▶ How to complete this task
Only an exact, complete copy of the listing will serve as the answer.
++++++++
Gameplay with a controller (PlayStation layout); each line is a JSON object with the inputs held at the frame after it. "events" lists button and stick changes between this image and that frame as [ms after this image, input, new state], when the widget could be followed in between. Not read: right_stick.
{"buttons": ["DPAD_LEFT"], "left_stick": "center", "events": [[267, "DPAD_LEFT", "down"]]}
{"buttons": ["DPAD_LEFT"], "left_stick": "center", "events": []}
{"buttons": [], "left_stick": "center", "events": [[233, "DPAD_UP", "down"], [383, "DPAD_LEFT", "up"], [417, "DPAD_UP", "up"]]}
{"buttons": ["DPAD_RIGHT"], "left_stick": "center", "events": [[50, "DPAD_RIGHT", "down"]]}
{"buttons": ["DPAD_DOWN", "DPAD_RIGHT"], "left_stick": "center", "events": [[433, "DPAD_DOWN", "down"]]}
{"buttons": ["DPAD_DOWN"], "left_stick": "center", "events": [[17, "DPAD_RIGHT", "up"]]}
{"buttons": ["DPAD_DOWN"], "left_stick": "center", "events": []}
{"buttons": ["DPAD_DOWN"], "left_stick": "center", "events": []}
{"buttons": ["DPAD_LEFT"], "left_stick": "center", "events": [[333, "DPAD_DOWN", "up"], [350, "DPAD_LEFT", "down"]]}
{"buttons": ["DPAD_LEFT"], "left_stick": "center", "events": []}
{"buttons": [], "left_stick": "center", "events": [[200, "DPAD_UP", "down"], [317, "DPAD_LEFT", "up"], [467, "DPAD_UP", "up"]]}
++++++++
▶ Output below
Gameplay with a controller (PlayStation layout); each line is a JSON object with the inputs held at the frame after it. "events" lists button and stick changes between this image and that frame as [ms after this image, input, new state], when the widget could be followed in between. Not read: right_stick.
{"buttons": ["DPAD_LEFT"], "left_stick": "center", "events": [[267, "DPAD_LEFT", "down"]]}
{"buttons": ["DPAD_LEFT"], "left_stick": "center", "events": []}
{"buttons": [], "left_stick": "center", "events": [[233, "DPAD_UP", "down"], [383, "DPAD_LEFT", "up"], [417, "DPAD_UP", "up"]]}
{"buttons": ["DPAD_RIGHT"], "left_stick": "center", "events": [[50, "DPAD_RIGHT", "down"]]}
{"buttons": ["DPAD_DOWN", "DPAD_RIGHT"], "left_stick": "center", "events": [[433, "DPAD_DOWN", "down"]]}
{"buttons": ["DPAD_DOWN"], "left_stick": "center", "events": [[17, "DPAD_RIGHT", "up"]]}
{"buttons": ["DPAD_DOWN"], "left_stick": "center", "events": []}
{"buttons": ["DPAD_DOWN"], "left_stick": "center", "events": []}
{"buttons": ["DPAD_LEFT"], "left_stick": "center", "events": [[333, "DPAD_DOWN", "up"], [350, "DPAD_LEFT", "down"]]}
{"buttons": ["DPAD_LEFT"], "left_stick": "center", "events": []}
{"buttons": [], "left_stick": "center", "events": [[200, "DPAD_UP", "down"], [317, "DPAD_LEFT", "up"], [467, "DPAD_UP", "up"]]}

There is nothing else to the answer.